In this first portion of a three-part series, we’ll review some of the most common title defects, and how each typically is resolved. As with several aspects of real estate and title, certain situations fall beyond the commonalities presented here, and require additional time or modalities to affect defect resolution.
Common Title Defects and Resolution Processes
- Clerical Errors or Omissions: When clerical or recording errors or omissions are identified, the title company or agent handling your closing works to correct the issues as quickly as possible. This typically involves contacting the party who committed the error and obtaining clarification of the correct information. However, the manner in which this happens varies, depending on the type of error or omission. For instance, in the case of an incorrect legal description, the settlement agency would request a deed of correction from the party who generated the deed. The correction is then filed with the clerk of courts, upon which the proper information is recorded and the defect resolved.
- Unreleased Deeds of Trust: In this situation, a deed of trust (from a prior owner) is still attached to the property, and yet to be released by the Land Records Office. To resolve this type of title defect, the settlement agent must contact the lender who held the mortgage lien or title company who conducted the closing (in the case of a refinance), then file the appropriate paperwork with the court. Unreleased deeds of trust are extremely common title defects, and usually easily resolved.
- Judgments and Liens: Judgments or liens, such as mechanic’s liens, HOA liens and tax liens, against a property must be satisfied to release title for transfer of ownership. These typically arise when a seller (or previous property owner) has failed to pay off a lien filed against the property in question. Resolution of this type of defect varies, according to both the circumstances surrounding the judgment or lien and the amount of time it has been attached to the property.

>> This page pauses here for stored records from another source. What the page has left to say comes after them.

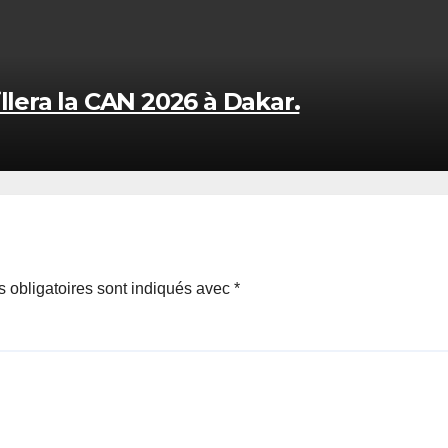
llera la CAN 2026 à Dakar.
 obligatoires sont indiqués avec
*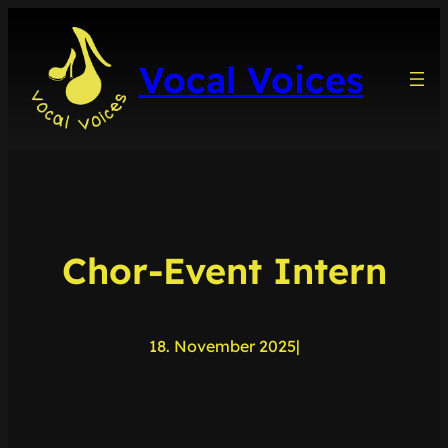
Zum
Inhalt
Vocal Voices
springen
Chor-Event Intern
18. November 2025
|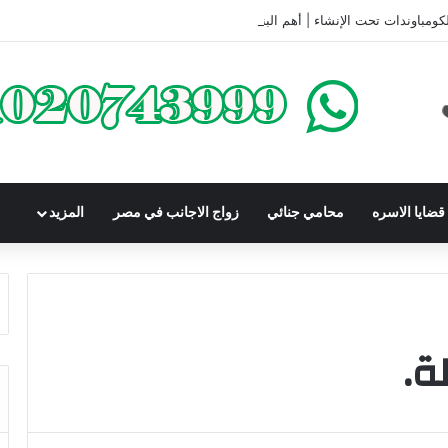
كومباوندات تحت الإنشاء | أهم البنود التي تحمي المشتري في القانون المصري
ضايا الاسره
محامي جنائي
زواج الاجانب في مصر
المزيد
ة.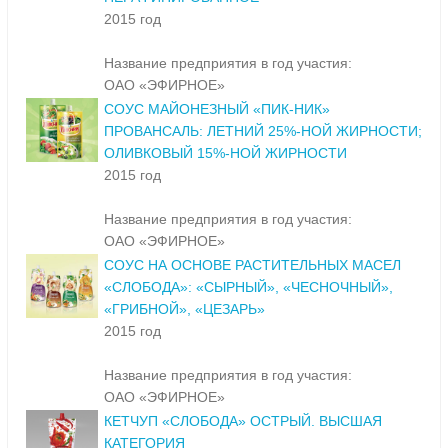
2015 год
Название предприятия в год участия:
ОАО «ЭФИРНОЕ»
СОУС МАЙОНЕЗНЫЙ «ПИК-НИК»
ПРОВАНСАЛЬ: ЛЕТНИЙ 25%-НОЙ ЖИРНОСТИ;
ОЛИВКОВЫЙ 15%-НОЙ ЖИРНОСТИ
2015 год
Название предприятия в год участия:
ОАО «ЭФИРНОЕ»
СОУС НА ОСНОВЕ РАСТИТЕЛЬНЫХ МАСЕЛ
«СЛОБОДА»: «СЫРНЫЙ», «ЧЕСНОЧНЫЙ»,
«ГРИБНОЙ», «ЦЕЗАРЬ»
2015 год
Название предприятия в год участия:
ОАО «ЭФИРНОЕ»
КЕТЧУП «СЛОБОДА» ОСТРЫЙ. ВЫСШАЯ
КАТЕГОРИЯ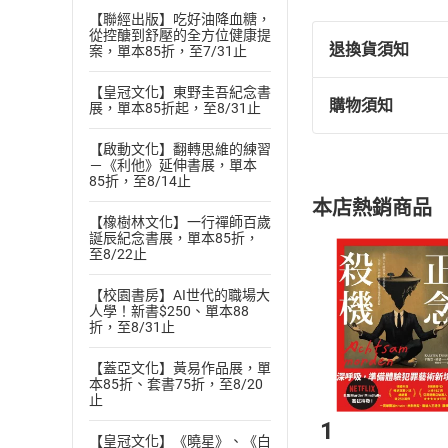
【聯經出版】吃好油降血糖，
從控醣到舒壓的全方位健康提
退換貨須知
案，單本85折，至7/31止
【皇冠文化】東野圭吾紀念書
購物須知
展，單本85折起，至8/31止
退換貨規定：
(
一
)
依
消費
【啟動文化】翻轉思維的練習
內容或一經提
－《利他》延伸書展，單本
85折，至8/14止
購書須知
定。
本店熱銷商品
(
二
)
消費者
【橡樹林文化】一行禪師百歲
誕辰紀念書展，單本85折，
且已下載
/
存
挑選
商
至8/22止
退貨方式：您
Choose
貨」，本店鋪
【校園書房】AI世代的職場大
人學！新書$250、單本88
請注意，樂天
折，至8/31止
購書後，
【蓋亞文化】黃易作品展，單
本85折、套書75折，至8/20
Step1
止
1
【皇冠文化】《曉星》、《白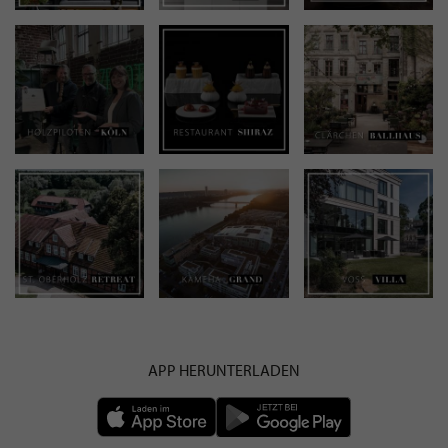
APP HERUNTERLADEN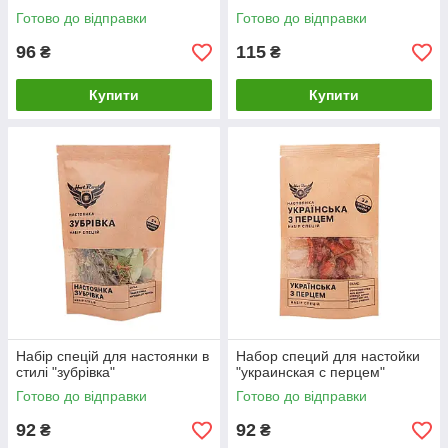
Готово до відправки
Готово до відправки
96
115
₴
₴
Купити
Купити
Набір спецій для настоянки в
Набор специй для настойки
стилі "зубрівка"
"украинская с перцем"
Готово до відправки
Готово до відправки
92
92
₴
₴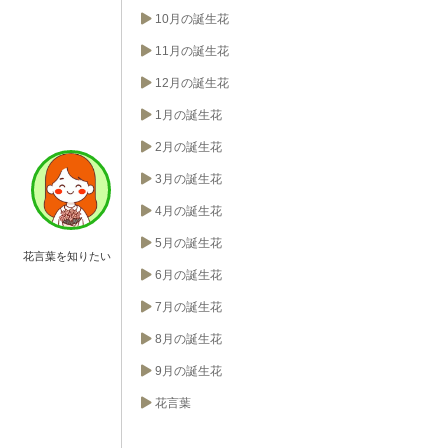
10月の誕生花
11月の誕生花
12月の誕生花
1月の誕生花
2月の誕生花
3月の誕生花
4月の誕生花
5月の誕生花
花言葉を知りたい
6月の誕生花
7月の誕生花
8月の誕生花
9月の誕生花
花言葉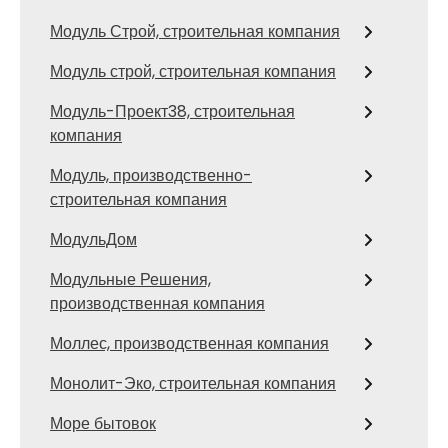
Модуль Строй, строительная компания
Модуль строй, строительная компания
Модуль-Проект38, строительная
компания
Модуль, производственно-
строительная компания
МодульДом
Модульные Решения,
производственная компания
Моллес, производственная компания
Монолит-Эко, строительная компания
Море бытовок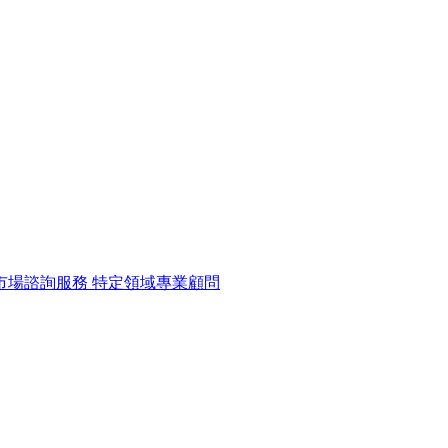
市場諮詢服務
特定領域專業顧問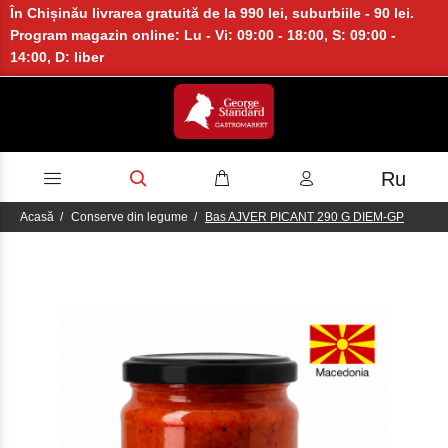
În Chișinău livrarea gratuită de la 990 lei, suburbiile - 90 lei.
Program magazin online: Lu - Vi: 09:00 - 18:00, S: 09:00 -
14:00, D: liber
Ru
Acasă
Conserve din legume
Bas AJVER PICANT 290 G DIEM-GP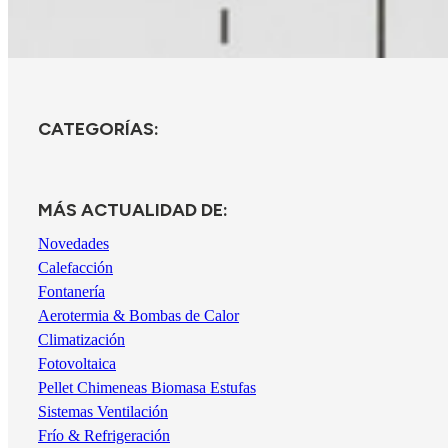
CATEGORÍAS:
MÁS ACTUALIDAD DE:
Novedades
Calefacción
Fontanería
Aerotermia & Bombas de Calor
Climatización
Fotovoltaica
Pellet Chimeneas Biomasa Estufas
Sistemas Ventilación
Frío & Refrigeración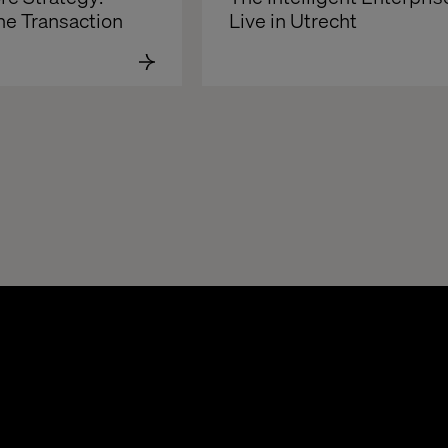
he Transaction
Live in Utrecht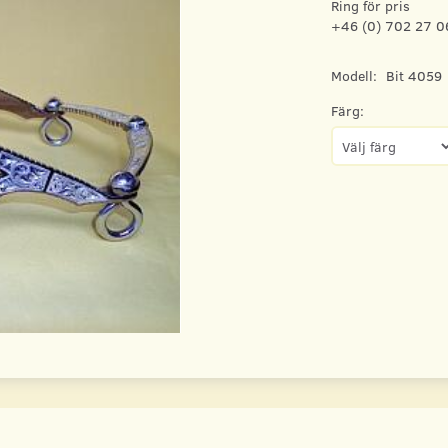
Ring för pris
+46 (0) 702 27 0
Modell:
Bit 4059
Färg: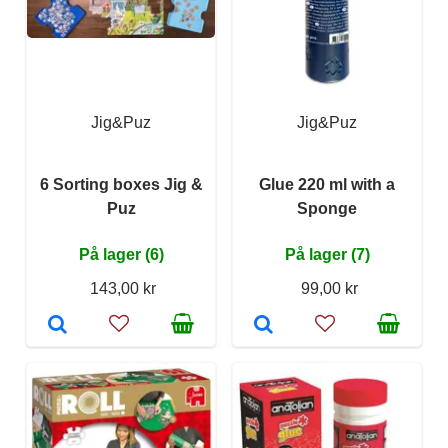
Jig&Puz
Jig&Puz
6 Sorting boxes Jig &
Glue 220 ml with a
Puz
Sponge
På lager (6)
På lager (7)
143,00 kr
99,00 kr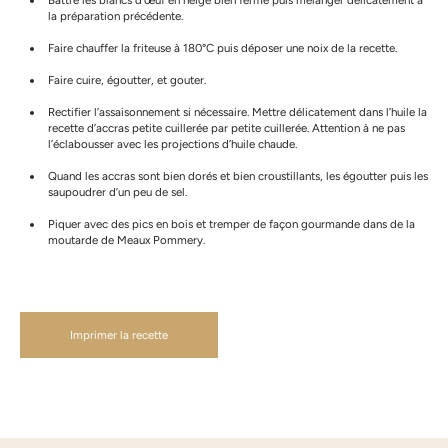
Battre les blancs d’œuf en neige bien ferme puis mélanger délicatement à
la préparation précédente.
Faire chauffer la friteuse à 180°C puis déposer une noix de la recette.
Faire cuire, égoutter, et gouter.
Rectifier l’assaisonnement si nécessaire. Mettre délicatement dans l’huile la
recette d’accras petite cuillerée par petite cuillerée. Attention à ne pas
l’éclabousser avec les projections d’huile chaude.
Quand les accras sont bien dorés et bien croustillants, les égoutter puis les
saupoudrer d’un peu de sel.
Piquer avec des pics en bois et tremper de façon gourmande dans de la
moutarde de Meaux Pommery.
Imprimer la recette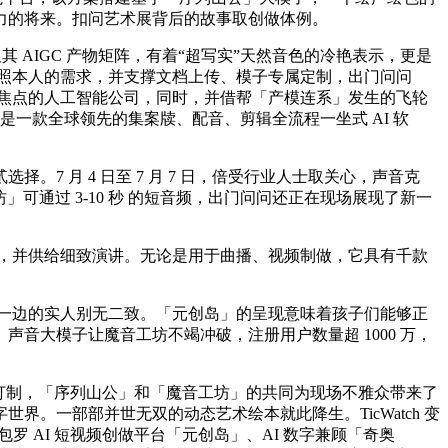
象力的将来。扣问艺术展背后的故事取创做体例。
 AIGC 产物矩阵，有着“超写实”天然音色的冷艳表示，更是
按照本人的需求，并支撑文档上传、模子专属定制，出门问问
交互为焦点的人工智能公司，同时，并借帮「产模连系」发生的飞轮
是一款全球领先的集案牍、配音、剪辑全流程一坐式 AI 软
 月 4 日至 7 月 7 日，倍受行业人士取关心，声音克
」可通过 3-10 秒 的短音频，出门问问还正在现场展现了新一
家，并供给细致演讲。无论是用于曲播、视频制做，它具有千款
另一边的实人别无二致。「元创岛」的呈现意味着孩子们能够正
声音大模子让魔音工坊不竭冲破，注册用户数量超 1000 万，
打制，「序列山公」和「魔音工坊」的共同为现场不雅众带来了
。一部部并世无双的动态艺术绘本就此降生。TicWatch 变
包罗 AI 短视频创做平台「元创岛」、AI 数字兼顾「奇奥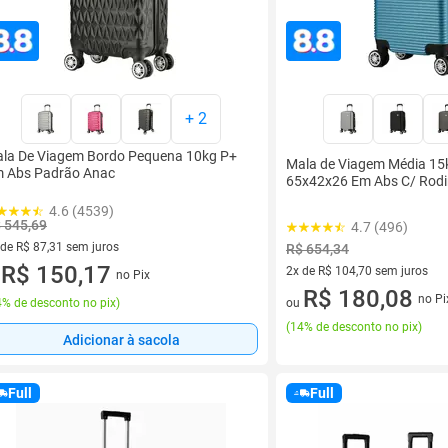
+
2
la De Viagem Bordo Pequena 10kg P+
Mala de Viagem Média 15
 Abs Padrão Anac
65x42x26 Em Abs C/ Rod
4.6 (4539)
 545,69
4.7 (496)
 de R$ 87,31 sem juros
R$ 654,34
ez de R$ 87,31 sem juros
R$ 150,17
2x de R$ 104,70 sem juros
no Pix
u
2 vez de R$ 104,70 sem juros
R$ 180,08
no Pi
% de desconto no pix
)
ou
(
14% de desconto no pix
)
Adicionar à sacola
Full
Full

In general, however, the seller must satisfy the judgment or pay off the line to clear the defect from the title.
Best Defense Against Title Defects
In some cases, title defects may go undetected, only to be discovered at a later date, when a property is in the process of changing ownership. The best way to protect your financial interest in your property is to to purchase an Owner’s Title Insurance policy at the time of closing. These types of policies help mitigate your risk of financial loss and cover the cost of restoring clear title.